[Chart analysis data]
▬▬▬
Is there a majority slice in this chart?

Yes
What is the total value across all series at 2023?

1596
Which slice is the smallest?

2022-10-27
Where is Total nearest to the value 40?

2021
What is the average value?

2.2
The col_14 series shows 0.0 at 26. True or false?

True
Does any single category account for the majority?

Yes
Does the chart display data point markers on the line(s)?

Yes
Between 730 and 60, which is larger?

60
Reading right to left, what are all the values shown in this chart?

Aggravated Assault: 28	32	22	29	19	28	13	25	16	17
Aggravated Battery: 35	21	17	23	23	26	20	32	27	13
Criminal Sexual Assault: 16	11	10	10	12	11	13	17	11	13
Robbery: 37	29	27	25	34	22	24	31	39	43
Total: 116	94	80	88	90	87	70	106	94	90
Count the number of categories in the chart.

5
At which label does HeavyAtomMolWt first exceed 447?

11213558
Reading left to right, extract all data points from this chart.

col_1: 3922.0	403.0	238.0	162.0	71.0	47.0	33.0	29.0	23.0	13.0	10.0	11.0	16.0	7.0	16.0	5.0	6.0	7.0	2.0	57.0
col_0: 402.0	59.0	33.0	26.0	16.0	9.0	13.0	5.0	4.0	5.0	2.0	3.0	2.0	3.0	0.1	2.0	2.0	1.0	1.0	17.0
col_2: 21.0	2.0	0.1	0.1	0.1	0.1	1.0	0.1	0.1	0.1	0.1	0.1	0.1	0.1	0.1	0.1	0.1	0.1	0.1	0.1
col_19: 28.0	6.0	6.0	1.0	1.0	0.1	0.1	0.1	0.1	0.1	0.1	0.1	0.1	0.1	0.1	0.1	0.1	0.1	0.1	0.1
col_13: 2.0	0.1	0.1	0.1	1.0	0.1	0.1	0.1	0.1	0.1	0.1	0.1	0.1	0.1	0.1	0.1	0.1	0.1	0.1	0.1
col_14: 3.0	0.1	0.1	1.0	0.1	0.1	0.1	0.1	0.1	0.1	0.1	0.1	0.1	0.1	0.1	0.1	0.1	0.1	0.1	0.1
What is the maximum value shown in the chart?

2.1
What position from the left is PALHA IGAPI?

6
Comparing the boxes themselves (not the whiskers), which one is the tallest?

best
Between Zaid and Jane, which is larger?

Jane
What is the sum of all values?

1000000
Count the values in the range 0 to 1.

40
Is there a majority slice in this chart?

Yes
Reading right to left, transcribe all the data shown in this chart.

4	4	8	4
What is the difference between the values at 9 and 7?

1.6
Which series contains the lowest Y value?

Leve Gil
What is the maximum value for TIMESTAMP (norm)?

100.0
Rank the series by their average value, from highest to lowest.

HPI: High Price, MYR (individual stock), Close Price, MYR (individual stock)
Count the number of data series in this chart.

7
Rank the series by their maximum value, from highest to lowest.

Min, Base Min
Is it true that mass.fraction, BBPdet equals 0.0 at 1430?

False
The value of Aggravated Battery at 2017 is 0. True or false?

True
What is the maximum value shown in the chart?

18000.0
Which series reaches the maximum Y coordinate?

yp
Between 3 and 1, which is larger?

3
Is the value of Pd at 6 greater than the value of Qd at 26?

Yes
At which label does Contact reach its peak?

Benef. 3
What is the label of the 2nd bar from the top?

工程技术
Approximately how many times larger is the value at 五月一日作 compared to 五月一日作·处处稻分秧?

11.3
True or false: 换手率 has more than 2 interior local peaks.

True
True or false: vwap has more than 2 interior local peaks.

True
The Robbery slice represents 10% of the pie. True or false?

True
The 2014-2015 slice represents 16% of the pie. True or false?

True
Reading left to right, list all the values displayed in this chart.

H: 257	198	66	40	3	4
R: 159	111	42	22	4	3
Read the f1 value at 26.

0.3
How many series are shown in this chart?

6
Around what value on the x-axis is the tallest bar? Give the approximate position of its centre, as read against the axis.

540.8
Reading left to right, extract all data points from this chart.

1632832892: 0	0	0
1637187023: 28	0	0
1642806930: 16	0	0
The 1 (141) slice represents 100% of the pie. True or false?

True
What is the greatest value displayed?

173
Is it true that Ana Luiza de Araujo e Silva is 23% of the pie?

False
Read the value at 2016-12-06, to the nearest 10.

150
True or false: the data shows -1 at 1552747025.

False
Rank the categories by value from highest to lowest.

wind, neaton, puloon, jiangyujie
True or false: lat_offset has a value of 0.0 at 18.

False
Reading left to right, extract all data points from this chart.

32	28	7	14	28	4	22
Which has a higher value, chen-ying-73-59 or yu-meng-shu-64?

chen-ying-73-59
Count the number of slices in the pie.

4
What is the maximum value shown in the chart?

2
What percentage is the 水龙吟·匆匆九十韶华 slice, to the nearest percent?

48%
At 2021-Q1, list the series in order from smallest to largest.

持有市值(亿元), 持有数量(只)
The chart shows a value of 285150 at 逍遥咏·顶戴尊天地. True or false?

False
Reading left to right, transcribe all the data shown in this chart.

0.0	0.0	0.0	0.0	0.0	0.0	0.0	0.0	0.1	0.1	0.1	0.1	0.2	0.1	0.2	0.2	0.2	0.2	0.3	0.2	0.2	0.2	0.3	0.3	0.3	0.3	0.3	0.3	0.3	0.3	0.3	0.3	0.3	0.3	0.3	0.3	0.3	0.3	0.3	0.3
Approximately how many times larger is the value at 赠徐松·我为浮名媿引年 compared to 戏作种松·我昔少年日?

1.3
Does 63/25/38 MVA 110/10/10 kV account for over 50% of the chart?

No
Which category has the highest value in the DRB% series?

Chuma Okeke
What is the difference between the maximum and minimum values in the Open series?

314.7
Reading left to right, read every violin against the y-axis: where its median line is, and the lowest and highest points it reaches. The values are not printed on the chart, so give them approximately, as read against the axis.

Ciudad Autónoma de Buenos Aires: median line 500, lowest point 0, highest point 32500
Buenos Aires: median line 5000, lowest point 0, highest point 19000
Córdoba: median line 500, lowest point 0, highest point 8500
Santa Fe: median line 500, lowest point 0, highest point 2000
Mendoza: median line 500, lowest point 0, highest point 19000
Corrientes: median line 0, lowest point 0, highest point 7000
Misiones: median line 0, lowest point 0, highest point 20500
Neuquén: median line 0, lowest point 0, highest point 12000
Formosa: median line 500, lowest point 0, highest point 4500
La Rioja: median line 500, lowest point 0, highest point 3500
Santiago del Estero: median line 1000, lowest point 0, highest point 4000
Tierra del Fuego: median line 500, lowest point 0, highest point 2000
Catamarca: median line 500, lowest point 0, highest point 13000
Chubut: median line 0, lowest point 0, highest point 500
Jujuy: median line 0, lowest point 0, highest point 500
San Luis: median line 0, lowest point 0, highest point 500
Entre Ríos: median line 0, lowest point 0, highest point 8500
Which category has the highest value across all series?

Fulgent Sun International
▬▬▬
### [Your objective]
Reproduce the rows verbatim, beginning at the line that contains "HPI: High Price, MYR" and stopping after the line that contains "What is the label".

### [Result below]
HPI: High Price, MYR (individual stock), Close Price, MYR (individual stock)
Count the number of data series in this chart.

7
Rank the series by their maximum value, from highest to lowest.

Min, Base Min
Is it true that mass.fraction, BBPdet equals 0.0 at 1430?

False
The value of Aggravated Battery at 2017 is 0. True or false?

True
What is the maximum value shown in the chart?

18000.0
Which series reaches the maximum Y coordinate?

yp
Between 3 and 1, which is larger?

3
Is the value of Pd at 6 greater than the value of Qd at 26?

Yes
At which label does Contact reach its peak?

Benef. 3
What is the label of the 2nd bar from the top?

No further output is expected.